Instead, Mills focuses his fire on Labour’s failures in economic and monetary policy. The default position of social democratic parties is, he says, “…to agree with the right’s austerity agenda, or at least to condone it, while claiming somewhat implausibly to be able to administer it rather more gently, but still effectively.”
Those parties accepted monetarist and neoliberal doctrines as they became established. But as Mills points out, it was always apparent those polices did not really serve the interests of the people they were supposed to be representing.
Mills sets out his view of the way forward for social democracy. It must be better at running the economies for which it might be responsible. And to do so, “the crucial requirement is that [it] breaks free from some of the key tenets of neoliberalism and embraces policies which will produce considerably higher rates of economic growth than we have seen recently.”
But he can’t see that social democracy is inextricably bound up with neoliberalism. The Syriza party in Greece seemed to have done so. Then under pressure from the EU, it embraced the EU’s austerity policies. The Labour Party here would follow the same path, as it has done in the past in response to previous economic crises.
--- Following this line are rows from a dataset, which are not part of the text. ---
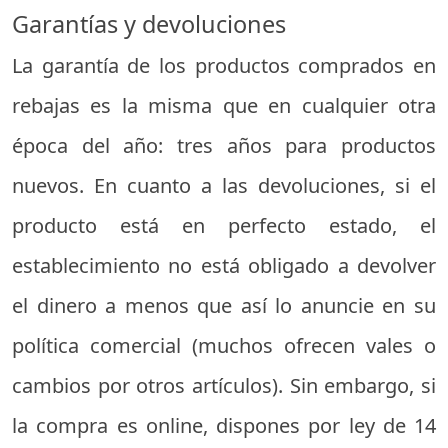
Garantías y devoluciones
La garantía de los productos comprados en
rebajas es la misma que en cualquier otra
época del año: tres años para productos
nuevos. En cuanto a las devoluciones, si el
producto está en perfecto estado, el
establecimiento no está obligado a devolver
el dinero a menos que así lo anuncie en su
política comercial (muchos ofrecen vales o
cambios por otros artículos). Sin embargo, si
la compra es online, dispones por ley de 14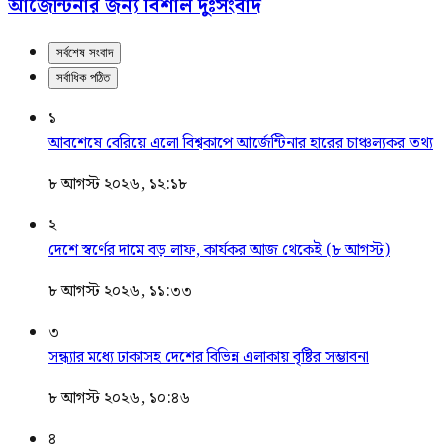
আর্জেন্টিনার জন্য বিশাল দুঃসংবাদ
সর্বশেষ সংবাদ
সর্বাধিক পঠিত
১
আবশেষে বেরিয়ে এলো বিশ্বকাপে আর্জেন্টিনার হারের চাঞ্চল্যকর তথ্য
৮ আগস্ট ২০২৬, ১২:১৮
২
দেশে স্বর্ণের দামে বড় লাফ, কার্যকর আজ থেকেই (৮ আগস্ট)
৮ আগস্ট ২০২৬, ১১:৩৩
৩
সন্ধ্যার মধ্যে ঢাকাসহ দেশের বিভিন্ন এলাকায় বৃষ্টির সম্ভাবনা
৮ আগস্ট ২০২৬, ১০:৪৬
৪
Mills points out, “It was not, however, just the Anglo-Saxon countries with strong classical economic traditions – the UK and the USA – which switched to monetarism and neoliberalism. Similar policies also managed to get their grip on the European Union…”
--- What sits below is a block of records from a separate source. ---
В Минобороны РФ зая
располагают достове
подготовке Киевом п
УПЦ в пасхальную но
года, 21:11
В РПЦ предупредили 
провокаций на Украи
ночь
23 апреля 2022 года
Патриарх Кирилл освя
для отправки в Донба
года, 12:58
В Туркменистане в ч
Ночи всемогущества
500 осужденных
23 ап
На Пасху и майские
As a result, “increasingly deflationary macroeconomic conditions prevailed in both the USA, UK and most of the rest of the western world. They were directly responsible for the low growth and slow productivity increases of the subsequent decades.”
“He can’t see that social democracy is unable to break away from neoliberalism.”
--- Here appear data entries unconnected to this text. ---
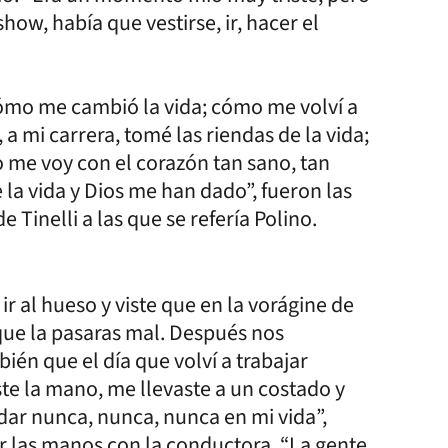
how, había que vestirse, ir, hacer el
ómo me cambió la vida; cómo me volví a
, a mi carrera, tomé las riendas de la vida;
 me voy con el corazón tan sano, tan
 la vida y Dios me han dado”, fueron las
Tinelli a las que se refería Polino.
r al hueso y viste que en la vorágine de
a que la pasaras mal. Después nos
én que el día que volví a trabajar
te la mano, me llevaste a un costado y
dar nunca, nunca, nunca en mi vida”,
ar las manos con la conductora. “La gente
Countries need to invest in the kind of productive activities that increase living standards, says Mills. Investment in mechanisation, technology and power can produce higher social rates of return, typically running at 50 per cent a year or more. But in Britain, investment in “other machinery and equipment”, the most productive forms of investment in terms of productivity growth, fell from 4 per cent of GDP in 2008 to 2.9 per cent in 2018.
By contrast, in Britain between 1934 and 1941 “the average social rate of return was 46 per cent with 13 per cent of GDP devoted to physical investment, producing a cumulative average annual growth rate between 1934 and 1941 of 6.0 per cent …a much better growth performance than has been seen at any time before or since”.
Why? Because, he says, sterling’s fall by about 30 per cent in 1931 enabled Britain’s fastest peacetime growth ever – more than 4 per cent a year between 1933 and 1937.
Under Thatcher the opposite happened. Her backing for finance capital above everything else meant that the exchange rate rose between 1977 and 1982 by over 60 per cent in real terms.
There was some respite after 1992 when the UK fell out of the EU’s Exchange Rate Mechanism. But then “…sterling strengthened again as capital movements were liberalised – and encouraged – to an extent unrivalled anywhere else in the world. The result was a huge capital inflow as vast swathes of the UK economy – our ports, airports, energy companies, utilities, football clubs, large sections of what was left of our manufacturing base, and much else – were sold to foreign interests.”
Mills writes, “the core problem…is that, unless investment in the private sector is likely to be profitable, it will not be undertaken by businesses which need to make a profit to survive.” But relying on the private sector to invest adequately has proven to fail, over and over again. When Edward Heath tried to get the capitalist class to invest, he failed, lamenting that they just wouldn’t. Under Thatcher, they disinvested.
The book was written before the December general election. And to his credit, Mills accurately foresees Labour’s failure to gain ground. Developments do not look encouraging he says, ending with the observation that, “We face a very uncertain future.” The real question, though, is whether Labour has a future at all.